**Exercise details:**
Task for the records below: count the lines that contain the word "casing" and give only that number.

**Data to examine:**
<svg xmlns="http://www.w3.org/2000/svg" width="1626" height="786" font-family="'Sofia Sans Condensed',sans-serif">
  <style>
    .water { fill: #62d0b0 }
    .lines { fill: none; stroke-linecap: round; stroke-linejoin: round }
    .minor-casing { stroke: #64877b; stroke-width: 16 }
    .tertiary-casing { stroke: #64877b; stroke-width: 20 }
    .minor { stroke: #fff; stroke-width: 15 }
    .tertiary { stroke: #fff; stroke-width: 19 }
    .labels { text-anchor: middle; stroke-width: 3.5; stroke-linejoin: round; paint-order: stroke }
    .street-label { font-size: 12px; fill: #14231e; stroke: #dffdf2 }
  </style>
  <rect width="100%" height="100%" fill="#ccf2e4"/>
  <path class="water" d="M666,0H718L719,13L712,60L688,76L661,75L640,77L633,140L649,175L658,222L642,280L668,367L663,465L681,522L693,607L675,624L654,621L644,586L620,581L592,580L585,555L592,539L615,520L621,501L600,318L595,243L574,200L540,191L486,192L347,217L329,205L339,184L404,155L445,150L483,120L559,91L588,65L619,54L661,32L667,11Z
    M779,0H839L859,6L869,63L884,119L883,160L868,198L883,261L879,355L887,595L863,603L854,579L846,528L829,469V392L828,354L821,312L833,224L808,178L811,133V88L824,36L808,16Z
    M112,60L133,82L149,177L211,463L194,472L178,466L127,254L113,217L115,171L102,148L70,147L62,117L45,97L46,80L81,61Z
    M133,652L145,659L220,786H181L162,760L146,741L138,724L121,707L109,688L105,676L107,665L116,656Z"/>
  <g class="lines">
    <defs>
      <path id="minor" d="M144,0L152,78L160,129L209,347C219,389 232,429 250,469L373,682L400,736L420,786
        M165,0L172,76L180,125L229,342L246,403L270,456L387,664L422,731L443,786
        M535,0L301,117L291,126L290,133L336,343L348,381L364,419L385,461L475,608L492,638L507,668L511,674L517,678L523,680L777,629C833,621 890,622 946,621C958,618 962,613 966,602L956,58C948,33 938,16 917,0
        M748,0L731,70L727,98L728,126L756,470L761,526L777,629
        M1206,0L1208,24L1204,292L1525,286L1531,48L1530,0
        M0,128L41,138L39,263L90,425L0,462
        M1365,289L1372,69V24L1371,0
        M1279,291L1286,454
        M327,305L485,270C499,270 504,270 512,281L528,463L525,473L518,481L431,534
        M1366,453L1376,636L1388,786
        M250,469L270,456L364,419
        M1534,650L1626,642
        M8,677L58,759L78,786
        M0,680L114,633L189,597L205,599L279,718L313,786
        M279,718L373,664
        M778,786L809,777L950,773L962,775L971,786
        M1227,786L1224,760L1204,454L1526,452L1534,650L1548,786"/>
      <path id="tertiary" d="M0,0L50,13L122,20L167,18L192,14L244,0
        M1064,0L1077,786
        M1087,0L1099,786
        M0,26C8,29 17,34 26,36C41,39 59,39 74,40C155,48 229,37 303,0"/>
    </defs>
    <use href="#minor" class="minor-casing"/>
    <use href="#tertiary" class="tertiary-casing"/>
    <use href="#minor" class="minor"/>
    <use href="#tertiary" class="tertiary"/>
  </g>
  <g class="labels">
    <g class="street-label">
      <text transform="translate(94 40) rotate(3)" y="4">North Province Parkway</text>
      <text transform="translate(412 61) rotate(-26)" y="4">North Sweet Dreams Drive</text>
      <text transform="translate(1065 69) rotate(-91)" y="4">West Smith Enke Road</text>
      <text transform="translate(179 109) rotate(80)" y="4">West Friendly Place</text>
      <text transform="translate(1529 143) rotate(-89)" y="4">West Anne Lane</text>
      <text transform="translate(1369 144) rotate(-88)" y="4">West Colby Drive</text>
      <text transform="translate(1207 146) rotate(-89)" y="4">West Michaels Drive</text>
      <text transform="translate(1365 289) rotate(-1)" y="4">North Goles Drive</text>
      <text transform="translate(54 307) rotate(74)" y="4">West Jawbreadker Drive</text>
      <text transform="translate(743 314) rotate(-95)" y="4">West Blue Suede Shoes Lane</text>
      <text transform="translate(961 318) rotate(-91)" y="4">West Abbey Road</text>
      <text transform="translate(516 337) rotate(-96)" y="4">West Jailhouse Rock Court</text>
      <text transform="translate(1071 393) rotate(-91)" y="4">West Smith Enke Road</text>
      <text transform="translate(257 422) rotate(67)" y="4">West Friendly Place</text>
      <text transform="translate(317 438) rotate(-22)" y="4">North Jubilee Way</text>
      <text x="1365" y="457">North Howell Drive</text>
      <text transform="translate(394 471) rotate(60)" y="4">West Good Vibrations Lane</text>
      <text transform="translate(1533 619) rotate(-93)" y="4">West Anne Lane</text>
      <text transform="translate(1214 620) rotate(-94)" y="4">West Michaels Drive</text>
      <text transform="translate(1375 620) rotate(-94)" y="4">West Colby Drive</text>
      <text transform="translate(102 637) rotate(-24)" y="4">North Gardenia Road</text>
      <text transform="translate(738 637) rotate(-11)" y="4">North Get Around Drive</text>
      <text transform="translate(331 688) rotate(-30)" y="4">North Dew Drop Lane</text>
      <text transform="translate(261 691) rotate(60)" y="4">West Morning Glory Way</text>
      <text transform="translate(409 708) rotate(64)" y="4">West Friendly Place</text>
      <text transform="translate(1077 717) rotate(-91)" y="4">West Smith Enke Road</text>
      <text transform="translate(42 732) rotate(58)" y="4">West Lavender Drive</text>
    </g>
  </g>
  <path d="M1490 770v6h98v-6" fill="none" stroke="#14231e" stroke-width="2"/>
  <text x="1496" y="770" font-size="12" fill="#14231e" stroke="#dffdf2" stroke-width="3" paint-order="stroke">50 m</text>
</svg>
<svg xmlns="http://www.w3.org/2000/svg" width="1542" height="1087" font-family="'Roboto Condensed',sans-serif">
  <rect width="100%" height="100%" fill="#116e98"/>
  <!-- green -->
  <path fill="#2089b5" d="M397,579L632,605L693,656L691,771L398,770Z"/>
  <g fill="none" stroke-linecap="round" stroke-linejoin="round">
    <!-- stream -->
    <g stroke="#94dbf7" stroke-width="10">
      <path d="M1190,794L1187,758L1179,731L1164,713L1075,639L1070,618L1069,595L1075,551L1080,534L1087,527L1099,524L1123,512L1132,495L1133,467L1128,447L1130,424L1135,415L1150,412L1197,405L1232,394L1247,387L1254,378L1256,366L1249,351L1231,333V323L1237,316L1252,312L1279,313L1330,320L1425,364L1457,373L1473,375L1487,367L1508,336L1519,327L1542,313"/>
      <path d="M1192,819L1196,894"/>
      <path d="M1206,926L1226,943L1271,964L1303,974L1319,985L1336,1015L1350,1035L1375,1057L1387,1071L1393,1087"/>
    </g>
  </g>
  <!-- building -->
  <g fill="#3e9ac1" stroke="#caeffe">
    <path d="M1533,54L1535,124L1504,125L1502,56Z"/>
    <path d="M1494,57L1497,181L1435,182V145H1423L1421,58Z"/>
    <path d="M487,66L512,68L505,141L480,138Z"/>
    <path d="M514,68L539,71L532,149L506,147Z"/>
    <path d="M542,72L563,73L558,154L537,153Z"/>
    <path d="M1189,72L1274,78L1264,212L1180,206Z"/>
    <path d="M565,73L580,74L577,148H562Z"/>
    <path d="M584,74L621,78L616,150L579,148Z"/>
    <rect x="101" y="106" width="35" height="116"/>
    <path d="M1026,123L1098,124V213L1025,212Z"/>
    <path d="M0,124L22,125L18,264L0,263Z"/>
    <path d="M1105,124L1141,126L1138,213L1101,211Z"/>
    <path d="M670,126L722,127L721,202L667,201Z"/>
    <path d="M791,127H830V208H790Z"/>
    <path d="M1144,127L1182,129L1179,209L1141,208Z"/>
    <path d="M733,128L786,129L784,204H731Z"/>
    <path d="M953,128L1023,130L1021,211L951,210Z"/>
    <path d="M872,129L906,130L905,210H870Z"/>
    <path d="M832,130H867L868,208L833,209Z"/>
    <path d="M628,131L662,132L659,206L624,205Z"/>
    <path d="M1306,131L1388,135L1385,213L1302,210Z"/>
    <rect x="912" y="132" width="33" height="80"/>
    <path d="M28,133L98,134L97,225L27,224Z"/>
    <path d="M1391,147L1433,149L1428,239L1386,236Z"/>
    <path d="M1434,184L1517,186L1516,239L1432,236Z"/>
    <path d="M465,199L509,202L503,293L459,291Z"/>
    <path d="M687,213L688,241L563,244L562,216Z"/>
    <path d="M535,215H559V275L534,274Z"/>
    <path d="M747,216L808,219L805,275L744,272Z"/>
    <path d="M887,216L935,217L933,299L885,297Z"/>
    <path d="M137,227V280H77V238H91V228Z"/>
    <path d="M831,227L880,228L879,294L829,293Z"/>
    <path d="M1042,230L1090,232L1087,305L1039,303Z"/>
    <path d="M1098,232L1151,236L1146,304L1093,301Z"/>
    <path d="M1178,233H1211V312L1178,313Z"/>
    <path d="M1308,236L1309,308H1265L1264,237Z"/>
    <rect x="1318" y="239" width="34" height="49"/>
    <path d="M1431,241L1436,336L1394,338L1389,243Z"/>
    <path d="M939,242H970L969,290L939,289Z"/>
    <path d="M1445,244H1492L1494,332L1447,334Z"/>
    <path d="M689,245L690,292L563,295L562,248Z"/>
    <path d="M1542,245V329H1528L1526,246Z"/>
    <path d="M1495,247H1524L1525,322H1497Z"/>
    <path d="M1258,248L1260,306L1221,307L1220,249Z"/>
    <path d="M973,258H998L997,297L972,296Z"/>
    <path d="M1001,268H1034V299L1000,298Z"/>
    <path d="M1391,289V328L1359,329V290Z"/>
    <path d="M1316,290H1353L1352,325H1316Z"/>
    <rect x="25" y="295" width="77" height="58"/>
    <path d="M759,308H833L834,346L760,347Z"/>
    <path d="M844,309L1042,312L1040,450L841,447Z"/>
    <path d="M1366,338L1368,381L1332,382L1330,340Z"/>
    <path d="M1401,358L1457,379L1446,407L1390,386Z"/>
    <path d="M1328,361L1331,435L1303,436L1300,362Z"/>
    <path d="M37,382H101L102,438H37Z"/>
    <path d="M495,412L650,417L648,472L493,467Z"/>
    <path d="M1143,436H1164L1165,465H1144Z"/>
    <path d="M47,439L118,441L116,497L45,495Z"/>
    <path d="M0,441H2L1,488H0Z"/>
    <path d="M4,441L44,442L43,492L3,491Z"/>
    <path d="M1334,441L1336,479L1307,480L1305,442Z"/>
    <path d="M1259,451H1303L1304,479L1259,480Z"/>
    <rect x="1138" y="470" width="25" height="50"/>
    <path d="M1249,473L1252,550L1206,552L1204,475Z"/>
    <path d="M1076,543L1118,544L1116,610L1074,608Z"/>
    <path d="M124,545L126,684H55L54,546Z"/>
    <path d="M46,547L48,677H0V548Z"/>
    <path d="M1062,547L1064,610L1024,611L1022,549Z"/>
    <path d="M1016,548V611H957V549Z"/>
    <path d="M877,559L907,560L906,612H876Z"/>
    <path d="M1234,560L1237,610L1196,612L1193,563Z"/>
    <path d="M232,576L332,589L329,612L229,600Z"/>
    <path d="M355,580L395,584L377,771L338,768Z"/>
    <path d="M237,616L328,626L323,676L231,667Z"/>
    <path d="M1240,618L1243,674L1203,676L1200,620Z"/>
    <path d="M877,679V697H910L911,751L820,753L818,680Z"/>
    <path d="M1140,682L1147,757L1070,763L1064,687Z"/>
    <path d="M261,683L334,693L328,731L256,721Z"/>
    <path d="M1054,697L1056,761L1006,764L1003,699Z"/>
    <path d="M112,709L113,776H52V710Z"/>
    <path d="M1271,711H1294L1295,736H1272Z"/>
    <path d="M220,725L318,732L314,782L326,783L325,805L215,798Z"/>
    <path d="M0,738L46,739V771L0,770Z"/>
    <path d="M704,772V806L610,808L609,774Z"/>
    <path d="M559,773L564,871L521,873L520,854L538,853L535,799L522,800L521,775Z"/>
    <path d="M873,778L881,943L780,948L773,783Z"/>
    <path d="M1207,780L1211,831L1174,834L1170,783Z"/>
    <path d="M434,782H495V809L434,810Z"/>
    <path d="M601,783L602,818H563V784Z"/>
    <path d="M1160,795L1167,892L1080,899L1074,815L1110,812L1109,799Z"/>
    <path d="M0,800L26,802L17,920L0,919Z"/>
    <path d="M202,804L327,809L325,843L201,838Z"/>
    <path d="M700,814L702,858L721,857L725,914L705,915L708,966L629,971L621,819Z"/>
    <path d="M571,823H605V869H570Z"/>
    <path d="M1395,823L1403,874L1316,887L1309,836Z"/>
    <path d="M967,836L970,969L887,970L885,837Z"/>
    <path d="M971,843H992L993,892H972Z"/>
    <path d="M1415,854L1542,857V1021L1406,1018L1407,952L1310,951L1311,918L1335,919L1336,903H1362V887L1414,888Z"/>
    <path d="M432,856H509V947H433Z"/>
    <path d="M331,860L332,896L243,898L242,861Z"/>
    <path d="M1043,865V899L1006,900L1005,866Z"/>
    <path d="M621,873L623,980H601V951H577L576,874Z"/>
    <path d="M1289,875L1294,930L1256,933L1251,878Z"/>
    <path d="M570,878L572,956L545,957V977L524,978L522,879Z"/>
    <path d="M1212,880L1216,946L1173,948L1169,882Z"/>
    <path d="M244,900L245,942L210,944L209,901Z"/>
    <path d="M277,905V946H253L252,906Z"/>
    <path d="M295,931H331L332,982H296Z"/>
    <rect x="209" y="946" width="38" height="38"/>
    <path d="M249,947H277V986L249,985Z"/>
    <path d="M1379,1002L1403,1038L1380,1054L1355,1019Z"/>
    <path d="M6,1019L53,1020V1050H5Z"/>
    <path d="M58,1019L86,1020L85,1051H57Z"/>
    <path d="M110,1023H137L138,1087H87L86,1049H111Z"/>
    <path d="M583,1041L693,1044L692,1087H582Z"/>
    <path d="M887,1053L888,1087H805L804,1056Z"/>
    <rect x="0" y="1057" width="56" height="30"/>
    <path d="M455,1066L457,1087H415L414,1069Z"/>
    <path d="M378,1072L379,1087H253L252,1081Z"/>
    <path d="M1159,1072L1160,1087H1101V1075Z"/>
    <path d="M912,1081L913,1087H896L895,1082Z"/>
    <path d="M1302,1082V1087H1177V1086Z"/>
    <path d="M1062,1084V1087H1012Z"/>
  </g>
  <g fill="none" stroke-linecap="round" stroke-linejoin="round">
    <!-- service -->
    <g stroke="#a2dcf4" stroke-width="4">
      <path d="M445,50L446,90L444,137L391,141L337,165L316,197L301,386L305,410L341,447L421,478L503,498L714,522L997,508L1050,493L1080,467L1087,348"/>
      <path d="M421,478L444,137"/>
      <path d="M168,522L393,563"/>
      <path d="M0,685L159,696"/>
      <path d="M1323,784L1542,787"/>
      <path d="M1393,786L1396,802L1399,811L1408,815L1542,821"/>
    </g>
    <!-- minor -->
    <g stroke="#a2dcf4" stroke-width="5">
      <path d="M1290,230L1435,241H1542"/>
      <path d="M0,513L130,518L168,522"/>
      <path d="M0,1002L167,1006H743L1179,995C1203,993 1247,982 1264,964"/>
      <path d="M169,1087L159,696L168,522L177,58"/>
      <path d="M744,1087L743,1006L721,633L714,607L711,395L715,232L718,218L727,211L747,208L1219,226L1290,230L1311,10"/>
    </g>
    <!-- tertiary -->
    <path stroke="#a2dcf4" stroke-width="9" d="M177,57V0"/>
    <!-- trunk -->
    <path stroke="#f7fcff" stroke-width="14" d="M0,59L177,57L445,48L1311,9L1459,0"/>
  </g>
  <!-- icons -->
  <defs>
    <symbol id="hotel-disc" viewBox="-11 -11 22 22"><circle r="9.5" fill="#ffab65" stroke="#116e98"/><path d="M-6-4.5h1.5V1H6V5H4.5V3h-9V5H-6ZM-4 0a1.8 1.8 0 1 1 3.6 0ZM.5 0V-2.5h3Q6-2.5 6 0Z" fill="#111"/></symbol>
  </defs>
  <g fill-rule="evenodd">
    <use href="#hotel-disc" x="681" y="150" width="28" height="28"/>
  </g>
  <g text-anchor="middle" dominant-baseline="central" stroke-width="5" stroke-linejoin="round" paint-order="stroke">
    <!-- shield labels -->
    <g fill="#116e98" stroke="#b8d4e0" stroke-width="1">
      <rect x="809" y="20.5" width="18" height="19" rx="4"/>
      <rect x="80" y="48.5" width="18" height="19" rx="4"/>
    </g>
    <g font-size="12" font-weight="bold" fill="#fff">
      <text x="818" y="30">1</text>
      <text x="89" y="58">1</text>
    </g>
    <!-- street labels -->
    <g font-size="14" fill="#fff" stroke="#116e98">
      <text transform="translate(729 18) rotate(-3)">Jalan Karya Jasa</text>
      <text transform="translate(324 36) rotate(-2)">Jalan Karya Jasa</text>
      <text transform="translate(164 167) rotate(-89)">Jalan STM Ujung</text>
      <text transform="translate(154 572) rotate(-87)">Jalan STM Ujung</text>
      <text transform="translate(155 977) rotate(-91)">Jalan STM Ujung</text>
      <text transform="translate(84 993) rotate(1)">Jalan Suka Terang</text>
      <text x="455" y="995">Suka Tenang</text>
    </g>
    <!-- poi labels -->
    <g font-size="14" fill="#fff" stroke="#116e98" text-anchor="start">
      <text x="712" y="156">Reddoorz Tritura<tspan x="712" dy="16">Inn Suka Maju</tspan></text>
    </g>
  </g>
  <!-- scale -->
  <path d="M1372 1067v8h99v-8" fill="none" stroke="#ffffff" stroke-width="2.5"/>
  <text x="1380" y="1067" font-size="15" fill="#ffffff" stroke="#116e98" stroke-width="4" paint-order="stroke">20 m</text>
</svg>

**Solution for this task:**
4